◆ TEXT BLOCK ◆
— BEGIN —

An adventure is just poor planning ~ Roald Amundsen

6.  What Stops It Going Wrong?

If you have decided that you aren’t prepared to live with a risk then do something about it.  Add a control to stop the bad thing from happening.

The best controls are those that you don’t think about.  Making a cup of tea 100 years ago was far more hazardous than it is now.  Process controls have been put in place that make it far safer, and you don’t even notice.

  • 100 years ago the milk could have gone off, today nearly all milk is pasteurised
  • 100 years ago you could have added too much or too little tea, today we use tea bags
  • 100 years ago electricity could have burnt down your house, today we have insulated wires.

We also have fridges, sugar lumps, clean running water, kettles that switch themselves off and three pin plugs that only fit in the socket one way.  All of these are process controls, they prevent bad things from happening and we don’t even think about them.

— END —

◆ ACTIONS TO TAKE ◆
[1] Answer these about the text on process controls, one line each:
(a) Who is quoted at the top?
(b) According to the text, what is done to nearly all milk today?
(c) Which plugs does the text say fit in the socket only one way?
[2] Please print the stretch of the process controls text from "6.  What Stops" through "have insulated wires.", word for word.
You won't need the lines that come after this text.

◆ STORED ROWS ◆

— BEGIN —

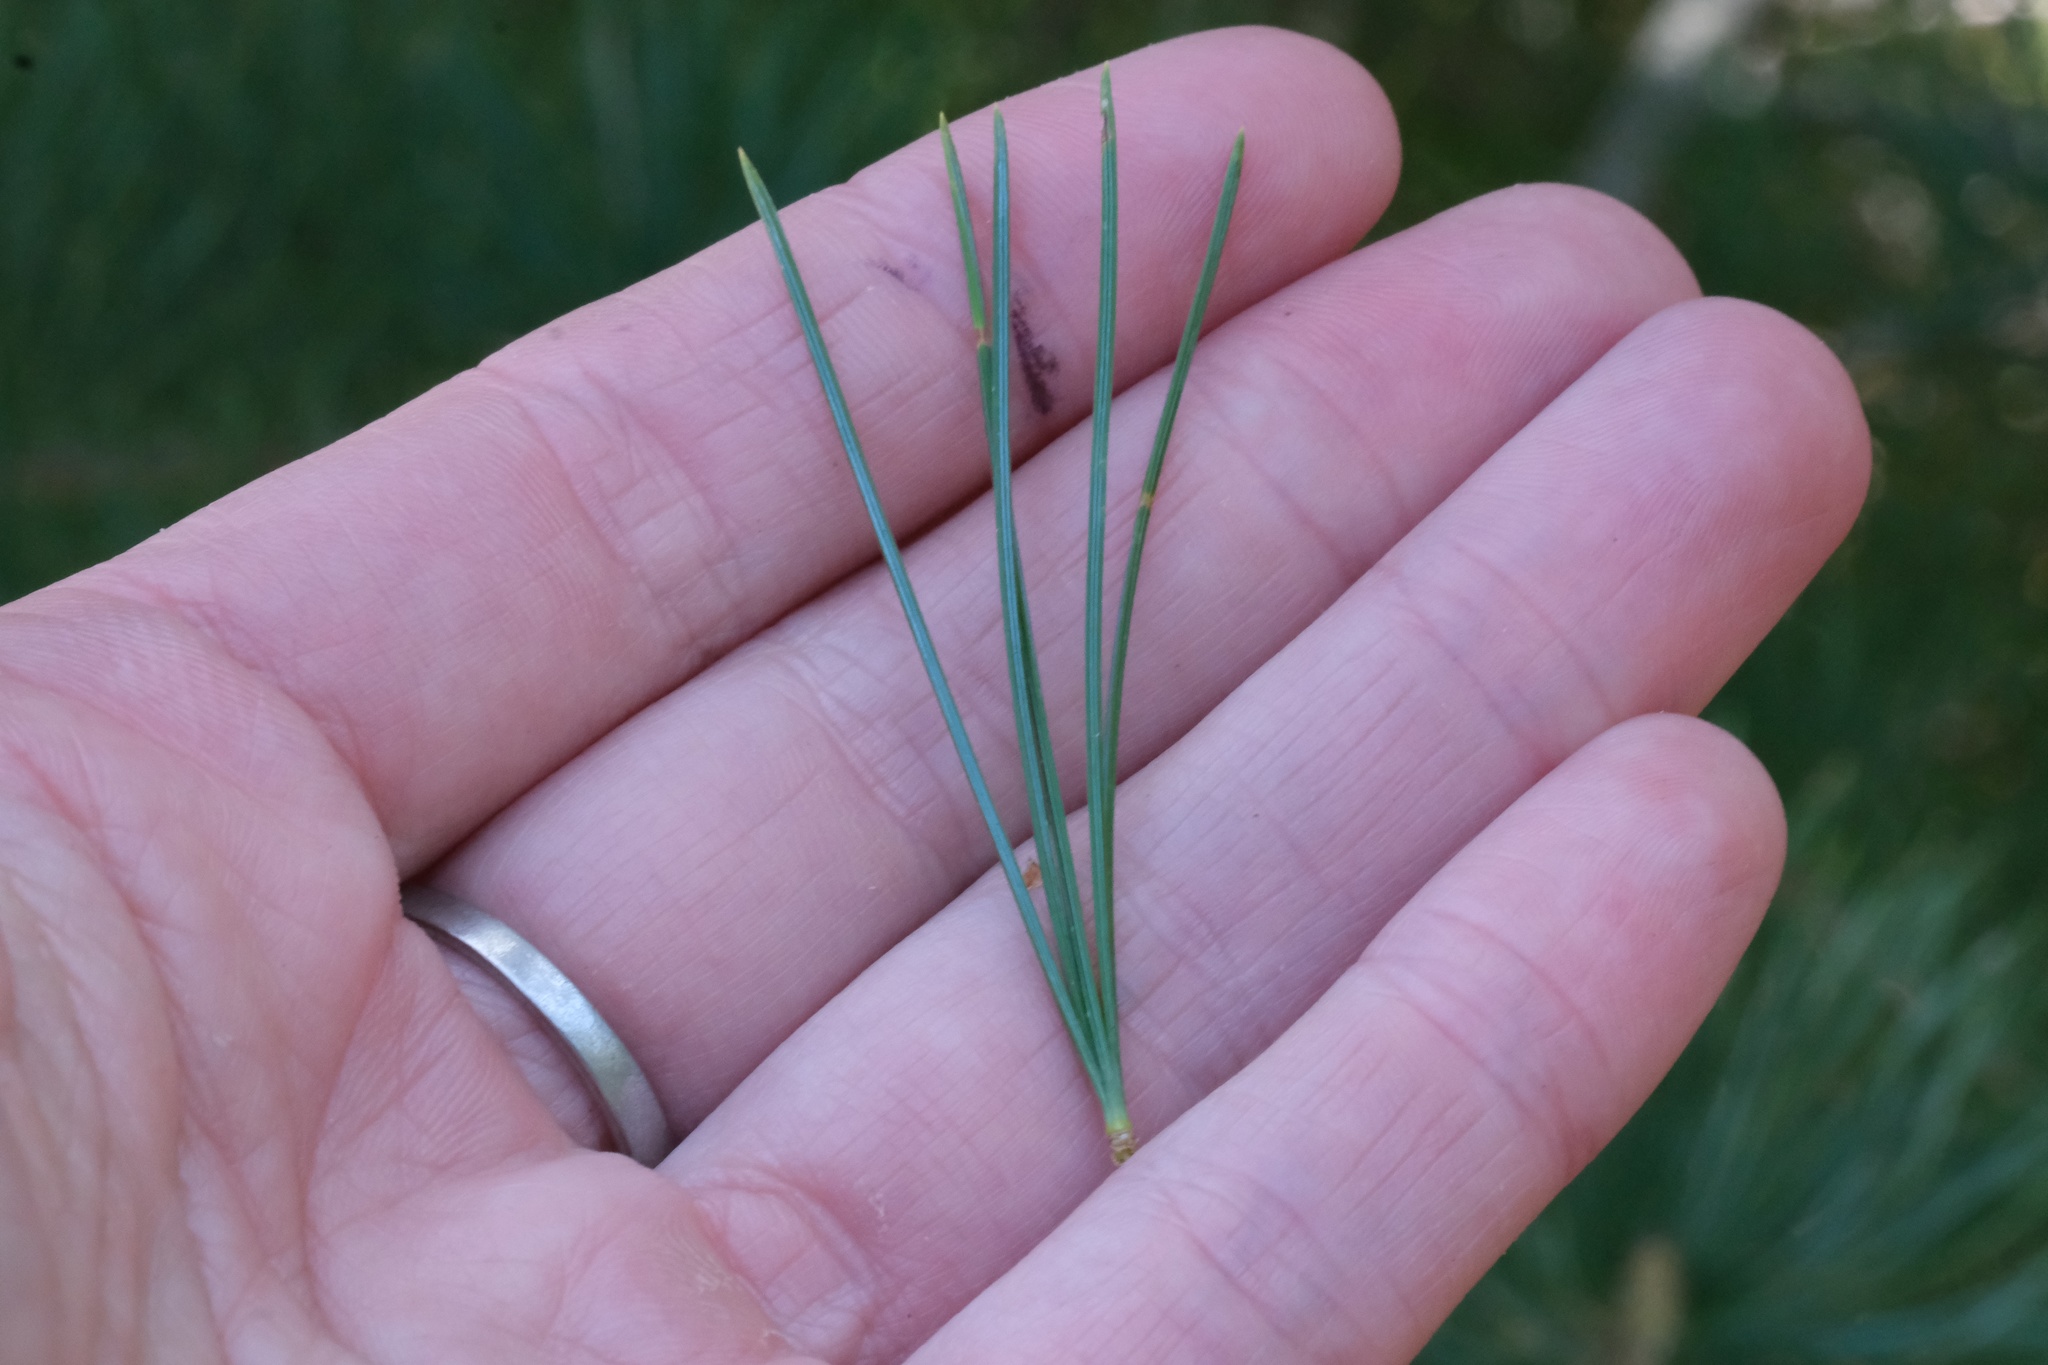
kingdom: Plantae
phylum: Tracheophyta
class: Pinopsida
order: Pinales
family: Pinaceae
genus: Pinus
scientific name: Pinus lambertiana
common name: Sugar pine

— END —
— BEGIN —

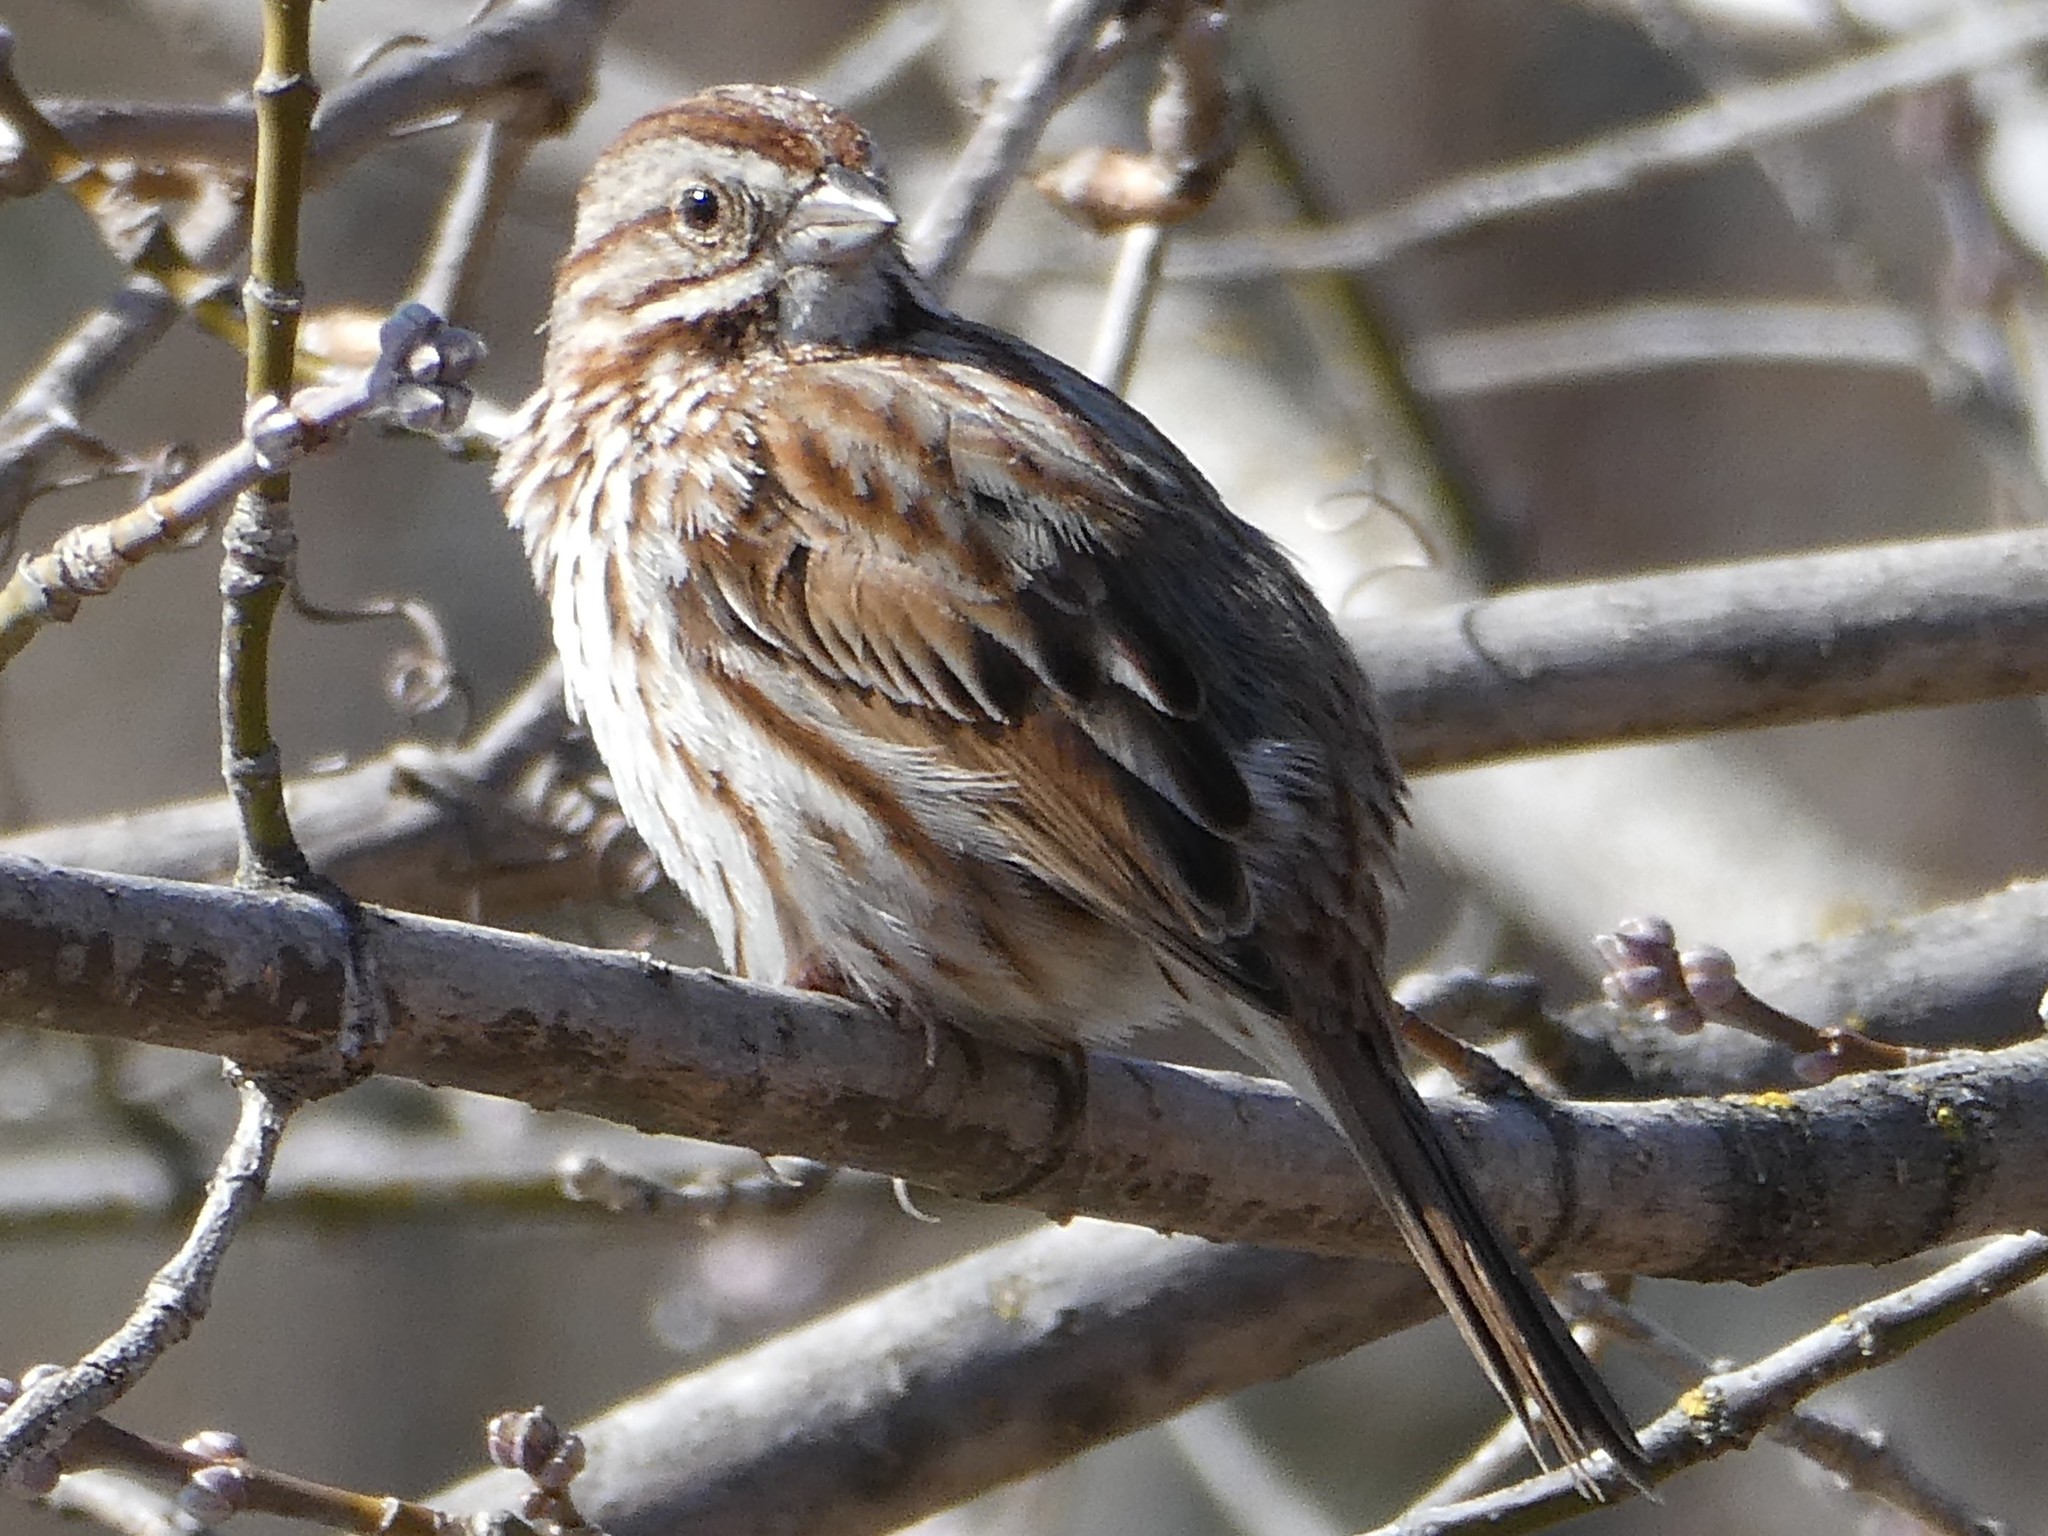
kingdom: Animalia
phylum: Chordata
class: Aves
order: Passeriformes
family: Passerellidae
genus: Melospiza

— END —
— BEGIN —

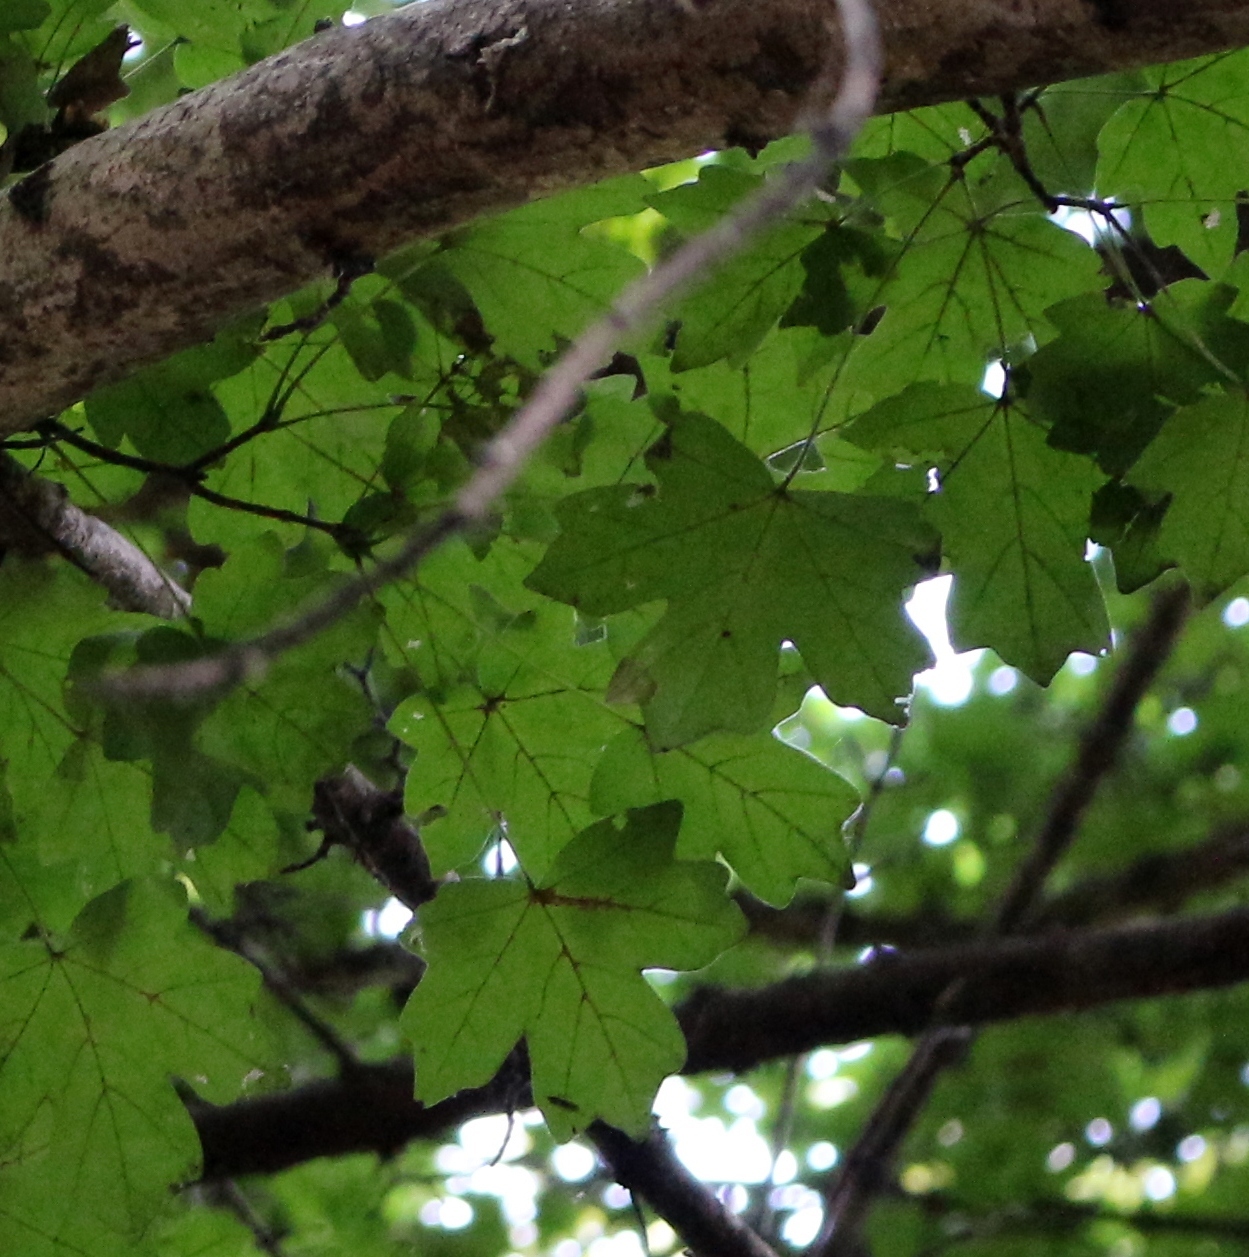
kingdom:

— END —

◆ ANSWERS FOR THE EXERCISE ◆
[1]
(a) Roald Amundsen
(b) It is pasteurised.
(c) Three pin plugs

[2]
6.  What Stops It Going Wrong?

If you have decided that you aren’t prepared to live with a risk then do something about it.  Add a control to stop the bad thing from happening.

The best controls are those that you don’t think about.  Making a cup of tea 100 years ago was far more hazardous than it is now.  Process controls have been put in place that make it far safer, and you don’t even notice.

  • 100 years ago the milk could have gone off, today nearly all milk is pasteurised
  • 100 years ago you could have added too much or too little tea, today we use tea bags
  • 100 years ago electricity could have burnt down your house, today we have insulated wires.